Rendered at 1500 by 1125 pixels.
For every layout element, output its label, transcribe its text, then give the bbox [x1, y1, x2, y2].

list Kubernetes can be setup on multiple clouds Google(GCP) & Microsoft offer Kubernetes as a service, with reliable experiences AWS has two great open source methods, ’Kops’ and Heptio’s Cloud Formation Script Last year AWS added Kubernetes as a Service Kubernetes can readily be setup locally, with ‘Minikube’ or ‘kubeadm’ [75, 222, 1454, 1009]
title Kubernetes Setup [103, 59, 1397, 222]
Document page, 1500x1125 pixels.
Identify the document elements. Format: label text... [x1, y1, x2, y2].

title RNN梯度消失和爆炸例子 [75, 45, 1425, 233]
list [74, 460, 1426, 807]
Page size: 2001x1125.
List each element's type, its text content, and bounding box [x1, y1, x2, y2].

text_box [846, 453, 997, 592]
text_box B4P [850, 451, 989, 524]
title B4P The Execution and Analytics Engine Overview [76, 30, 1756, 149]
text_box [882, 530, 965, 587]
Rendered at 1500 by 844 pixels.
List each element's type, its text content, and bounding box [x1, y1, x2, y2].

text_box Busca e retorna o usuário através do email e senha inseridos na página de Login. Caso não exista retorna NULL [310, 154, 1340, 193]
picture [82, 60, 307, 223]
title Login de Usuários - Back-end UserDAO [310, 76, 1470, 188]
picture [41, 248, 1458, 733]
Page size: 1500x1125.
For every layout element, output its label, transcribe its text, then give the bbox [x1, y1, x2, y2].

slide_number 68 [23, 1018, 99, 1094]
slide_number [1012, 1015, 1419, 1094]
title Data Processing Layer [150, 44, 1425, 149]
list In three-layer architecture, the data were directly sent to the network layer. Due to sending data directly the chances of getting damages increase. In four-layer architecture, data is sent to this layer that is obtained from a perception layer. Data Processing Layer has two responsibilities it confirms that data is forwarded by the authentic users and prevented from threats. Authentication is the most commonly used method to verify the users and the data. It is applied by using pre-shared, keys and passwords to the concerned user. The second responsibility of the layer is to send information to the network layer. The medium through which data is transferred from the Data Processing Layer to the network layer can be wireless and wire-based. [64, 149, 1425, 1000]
========
> TASK TO COMPLETE: Please give the data again in full, exactly as written.

> ANSWER TO THIS EXERCISE:
Rendered at 1500 by 1125 pixels.
For every layout element, output its label, transcribe its text, then give the bbox [x1, y1, x2, y2].

list Kubernetes can be setup on multiple clouds Google(GCP) & Microsoft offer Kubernetes as a service, with reliable experiences AWS has two great open source methods, ’Kops’ and Heptio’s Cloud Formation Script Last year AWS added Kubernetes as a Service Kubernetes can readily be setup locally, with ‘Minikube’ or ‘kubeadm’ [75, 222, 1454, 1009]
title Kubernetes Setup [103, 59, 1397, 222]
Document page, 1500x1125 pixels.
Identify the document elements. Format: label text... [x1, y1, x2, y2].

title RNN梯度消失和爆炸例子 [75, 45, 1425, 233]
list [74, 460, 1426, 807]
Page size: 2001x1125.
List each element's type, its text content, and bounding box [x1, y1, x2, y2].

text_box [846, 453, 997, 592]
text_box B4P [850, 451, 989, 524]
title B4P The Execution and Analytics Engine Overview [76, 30, 1756, 149]
text_box [882, 530, 965, 587]
Rendered at 1500 by 844 pixels.
List each element's type, its text content, and bounding box [x1, y1, x2, y2].

text_box Busca e retorna o usuário através do email e senha inseridos na página de Login. Caso não exista retorna NULL [310, 154, 1340, 193]
picture [82, 60, 307, 223]
title Login de Usuários - Back-end UserDAO [310, 76, 1470, 188]
picture [41, 248, 1458, 733]
Page size: 1500x1125.
For every layout element, output its label, transcribe its text, then give the bbox [x1, y1, x2, y2].

slide_number 68 [23, 1018, 99, 1094]
slide_number [1012, 1015, 1419, 1094]
title Data Processing Layer [150, 44, 1425, 149]
list In three-layer architecture, the data were directly sent to the network layer. Due to sending data directly the chances of getting damages increase. In four-layer architecture, data is sent to this layer that is obtained from a perception layer. Data Processing Layer has two responsibilities it confirms that data is forwarded by the authentic users and prevented from threats. Authentication is the most commonly used method to verify the users and the data. It is applied by using pre-shared, keys and passwords to the concerned user. The second responsibility of the layer is to send information to the network layer. The medium through which data is transferred from the Data Processing Layer to the network layer can be wireless and wire-based. [64, 149, 1425, 1000]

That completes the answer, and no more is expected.